Make an exact copy of the lines from the one holding "Identify the document" through the last line of the material, and output nothing else.

START ENTRIES PROVIDED

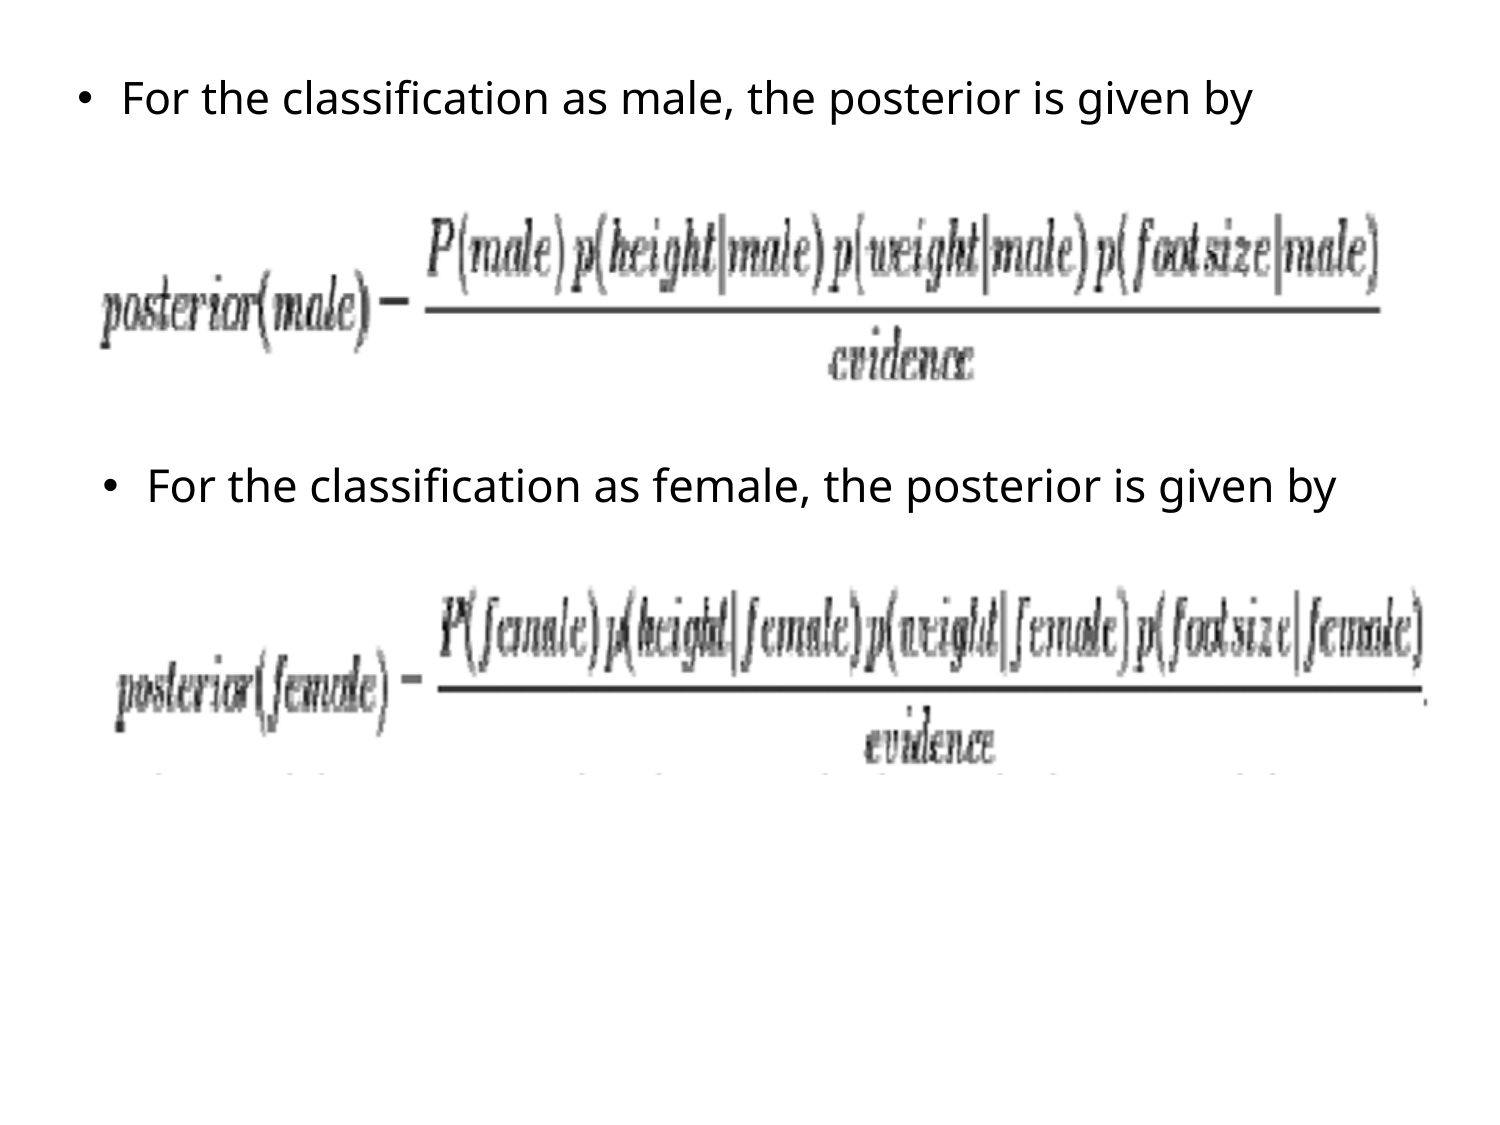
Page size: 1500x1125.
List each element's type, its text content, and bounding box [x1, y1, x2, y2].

picture [87, 174, 1423, 416]
picture [99, 574, 1435, 776]
list For the classification as male, the posterior is given by [62, 62, 1413, 163]
text_box For the classification as female, the posterior is given by [87, 450, 1438, 550]
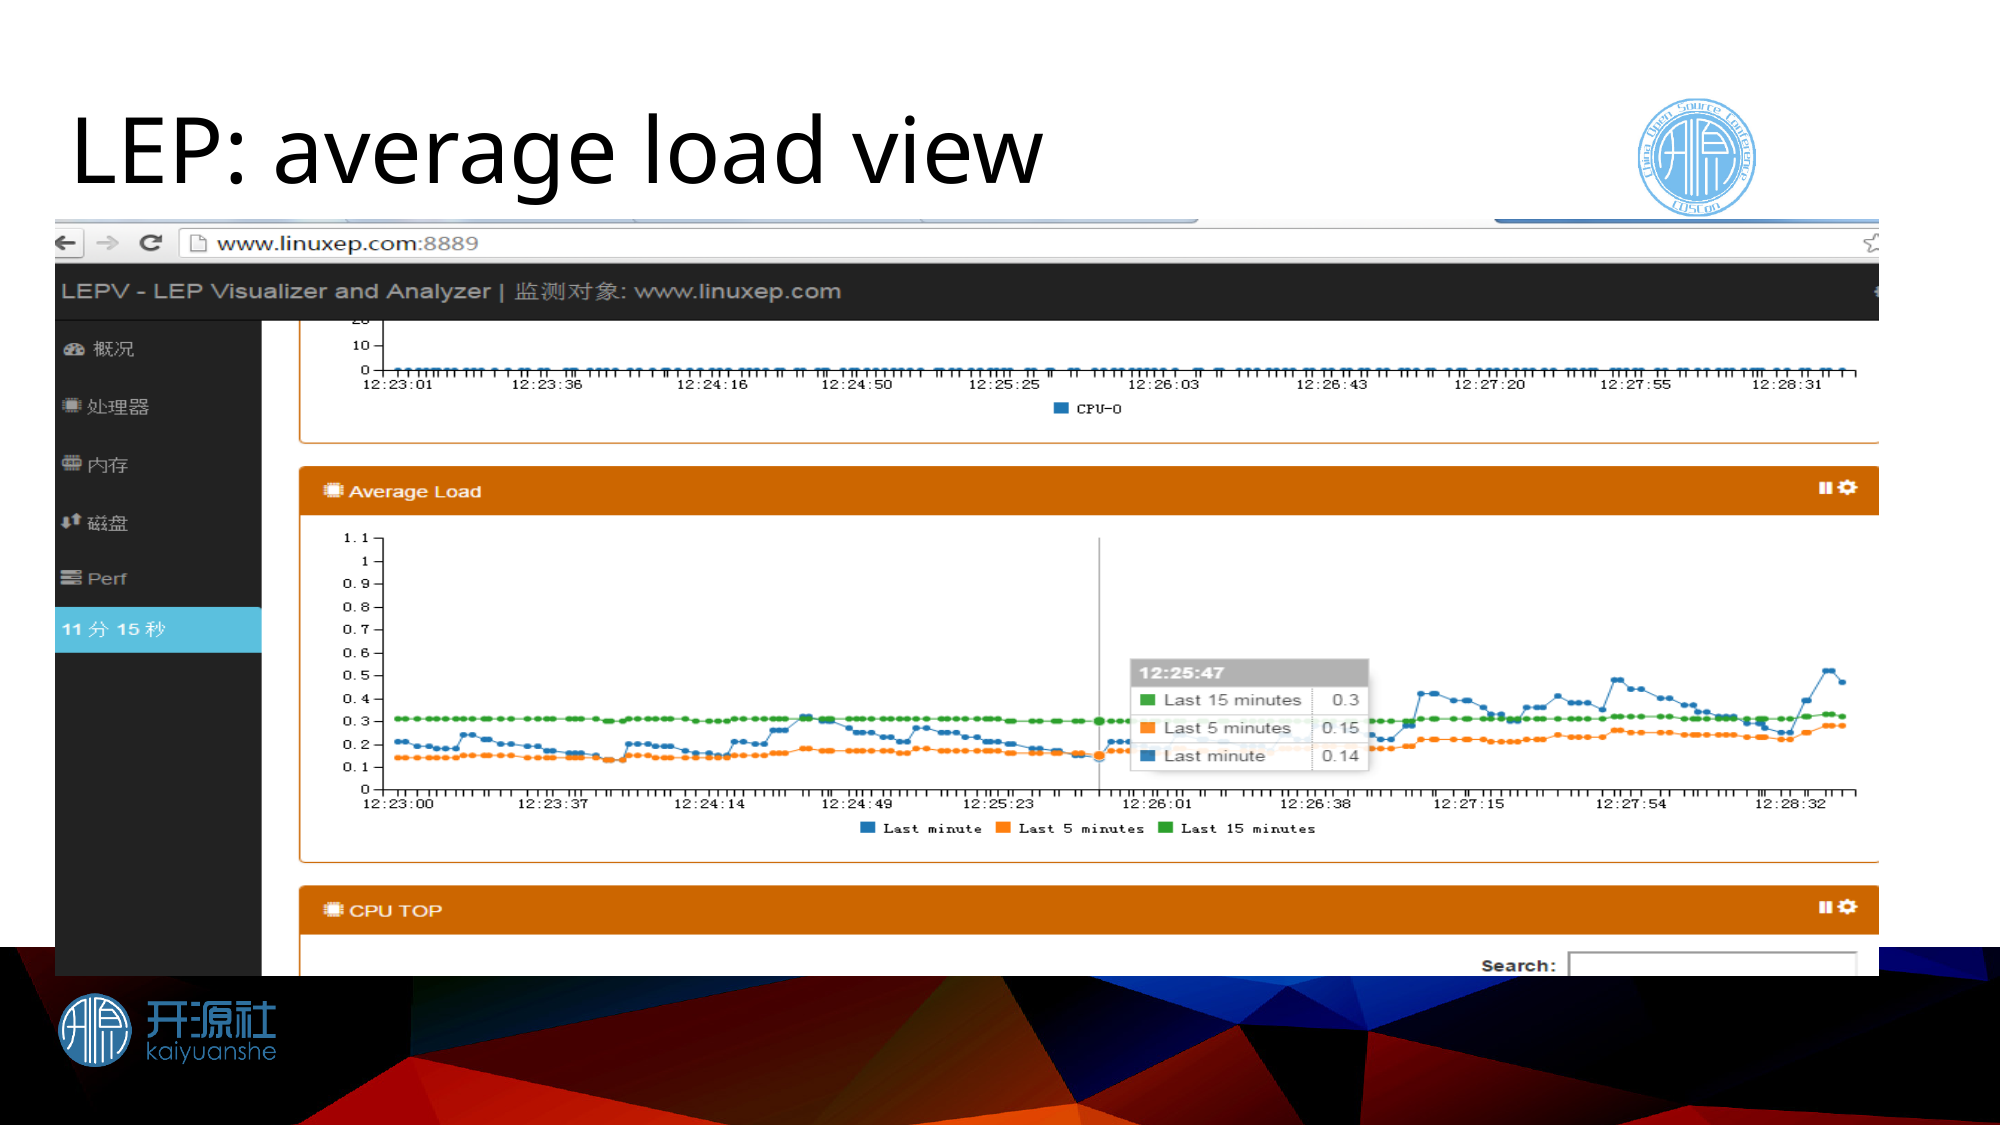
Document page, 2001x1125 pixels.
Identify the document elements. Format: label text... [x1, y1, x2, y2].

picture [0, 59, 2000, 1125]
title LEP: average load view [55, 66, 1855, 219]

END ENTRIES PROVIDED

* ANSWER SPACE *
Identify the document elements. Format: label text... [x1, y1, x2, y2].

picture [0, 59, 2000, 1125]
title LEP: average load view [55, 66, 1855, 219]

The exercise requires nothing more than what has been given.